L’elenco delle sigle promotrici della counter convention è estremamente lungo. Ma un’analisi basata sulle sigle nazionali è ingannevole. L’importanza delle strutture organizzate, nel movimento Usa, è relativamente limitata, almeno se paragonata alla tradizione europea. Le differenze sociali, geografiche, etniche, insieme ad una radicata tradizione anti-burocratica, producono da sempre una forte mobilità organizzativa.
La più importante, la già citata United for Peace and Justice, è essa stessa una coalizione di centinaia di strutture, collettivi, riviste, associazioni, realtà locali e nazionali.
Dal punto di vista geografico, dopo i newyorchesi, il nucleo più consistente proverrà dall’Ovest, San Francisco in primo luogo, ma anche Washington State e l’Oregon, le regioni da cui ha avuto origine il movimento anti-globalizzazione negli anni ’90. Presenze significative sono comunque previste da tutte le aree metropolitane e addirittura, anche se più marginalmente, dal Sud e dal Mid-west. La caratterizzazione giovanile delle manifestazioni sarà molto forte e non limitata agli studenti benestanti dei campus storici. Tra le minoranze, la presenza degli afro-americani sarà la più importante, per numero e per influenza, nonostante la crisi politica ed organizzativa del movimento dei neri. Numerosa anche la minoranza arabo-americana, la più colpita dagli effetti del Patriot Act. Ancora relativamente limitata sarà invece la presenza degli ispanici, divenuti da qualche anno la più numerosa minoranza Usa. Massiccia sarà la partecipazione di attivisti dei movimenti omosessuali. Uno dei dati più interessanti è la presenza di lavoratori iscritti all’Afl-Cio. Il sindacato Usa non ha una tradizione pacifista ed anzi in passato è stato restio a qualsiasi avvicinamento alle minoranze "non white" ed al radicalismo giovanile. Ma, per la prima volta nella storia Usa, l’opposizione alla guerra ha coinvolto settori importanti nelle union (come dimostra la nascita della coalizione U. S. Labor Against the War). La presenza di lavoratori sindacalizzati alle mobilitazioni della counter convention, nonostante le forti pressioni dei vertici filo-democratici, sarà dunque significativa.

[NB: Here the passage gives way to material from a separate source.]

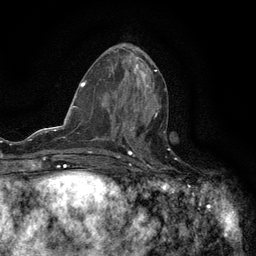
Breast MRI (dynamic contrast-enhanced), one axial slice; cropped to one breast; dynamic contrast-enhanced series, time point 2 of 6 at this slice position (early post-contrast); 3 T; TE 2.7 ms, TR 5.5 ms; 256 × 256 image matrix, field of view 160 × 160 mm. Female patient.
Outlined on this slice (semi-automatically segmented with operator editing):
- enhancing-tissue mask used for the functional tumour volume (all voxels passing the contrast-enhancement thresholds inside the analysis volume; usually the tumour): bounding box [x1, y1, x2, y2] px = [121, 113, 158, 134]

Molti in America ricordano in questi giorni le mobilitazioni contro il Wto del ’99. Dice, tra gli altri, il noto intellettuale Mike Davis: "Le manifestazioni anti-Bush proveranno a resuscitare lo "spirito di Seattle" - quell’enorme e durevole energia potenziale esplosa nel ventre della Bestia. " Ma forse New York potrà essere anche qualcosa di più: un esperimento nuovo nella relazione conflittuale tra politica e movimenti.